After the death of the King, who made provision for her through Sir Ernest Cassel, Mrs Keppel bought a villa in Tuscany, where Sir Harold Acton remembers her enormous charm and her still fine figure. ‘One of the secrets of her success,’ Sir Harold says, ‘was that she could be amusing without malice; she never repeated a cruel witticism. Above all, she was not snobbish.’ Her husband, ‘well matched as to height’, looked ‘every inch a colonel’. ‘I remember how shocked he was to find my mother reading a book about Oscar Wilde,’ Sir Harold writes. ‘ “A frightful bounder. It made me puke to look at him,” he muttered. … To a certain extent the Colonel shared his wife’s aura. A guide once pointed him out to a group of inquisitive tourists as “l’ultimo amante della regina Victoria”.’
12
‘Inconvenient’ Friends and ‘Ill-bred’ Children
It is the greatest bane in one’s life saying good-bye, especially to one’s children, relations and friends.
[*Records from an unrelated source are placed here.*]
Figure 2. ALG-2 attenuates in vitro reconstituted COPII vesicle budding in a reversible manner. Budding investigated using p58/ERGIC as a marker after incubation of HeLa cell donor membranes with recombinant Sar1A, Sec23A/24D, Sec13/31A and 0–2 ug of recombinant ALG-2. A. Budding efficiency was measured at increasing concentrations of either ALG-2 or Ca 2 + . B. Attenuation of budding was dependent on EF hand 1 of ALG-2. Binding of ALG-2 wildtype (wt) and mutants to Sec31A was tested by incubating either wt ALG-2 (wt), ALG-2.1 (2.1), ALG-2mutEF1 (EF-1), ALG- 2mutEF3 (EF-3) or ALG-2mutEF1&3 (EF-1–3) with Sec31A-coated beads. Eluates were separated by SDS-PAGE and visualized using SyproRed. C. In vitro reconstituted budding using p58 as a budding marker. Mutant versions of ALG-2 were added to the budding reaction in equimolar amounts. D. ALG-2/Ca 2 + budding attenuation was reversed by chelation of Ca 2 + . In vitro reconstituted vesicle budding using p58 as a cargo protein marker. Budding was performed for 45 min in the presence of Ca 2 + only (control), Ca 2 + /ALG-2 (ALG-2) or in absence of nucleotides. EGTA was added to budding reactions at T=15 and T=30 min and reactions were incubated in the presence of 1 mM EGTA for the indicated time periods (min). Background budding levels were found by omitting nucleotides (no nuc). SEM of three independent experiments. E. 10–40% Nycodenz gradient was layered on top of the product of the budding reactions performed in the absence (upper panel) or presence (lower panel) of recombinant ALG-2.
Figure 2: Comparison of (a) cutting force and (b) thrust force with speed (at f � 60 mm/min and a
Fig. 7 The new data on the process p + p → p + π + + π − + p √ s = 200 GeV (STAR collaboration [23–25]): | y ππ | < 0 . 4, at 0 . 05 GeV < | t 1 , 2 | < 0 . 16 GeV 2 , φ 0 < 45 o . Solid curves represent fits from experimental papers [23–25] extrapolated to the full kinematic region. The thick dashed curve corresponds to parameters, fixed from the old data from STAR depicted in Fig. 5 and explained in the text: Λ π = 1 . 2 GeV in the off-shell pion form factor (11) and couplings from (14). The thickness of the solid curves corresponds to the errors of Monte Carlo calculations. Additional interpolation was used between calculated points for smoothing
‘If you ever become King,’ the Queen had warned the Prince of Wales in 1868, ‘you will find all these friends most inconvenient, and you will have to break with them all.’ He had long since become used to such criticisms and had grown tired of rebutting the allegation that almost all his friends were the ‘fashionable bad set and betting people’. It could not be denied, though, that a good many of them were. There was, for instance, a certain handsome young man who called himself Count Miecislas Jaraczewski, whose scarcely pronounceable surname was translated into English by his cronies at the Turf Club as ‘Sherry and Whiskers’. Jaraczewski had been admitted to the Marlborough Club by the Prince, who entertained him frequently at Sandringham and was often to be seen with him in Paris where the police described Jaraczewski as the Prince’s ‘faithful and inseparable friend and one who, incidentally, never had a good reputation for honesty as a gambler’. The Queen must have been distressed to learn that this young friend of her son, after giving a splendid supper party one evening at the Turf Club, had returned home to take a lethal dose of prussic acid rather than face arrest and ruin.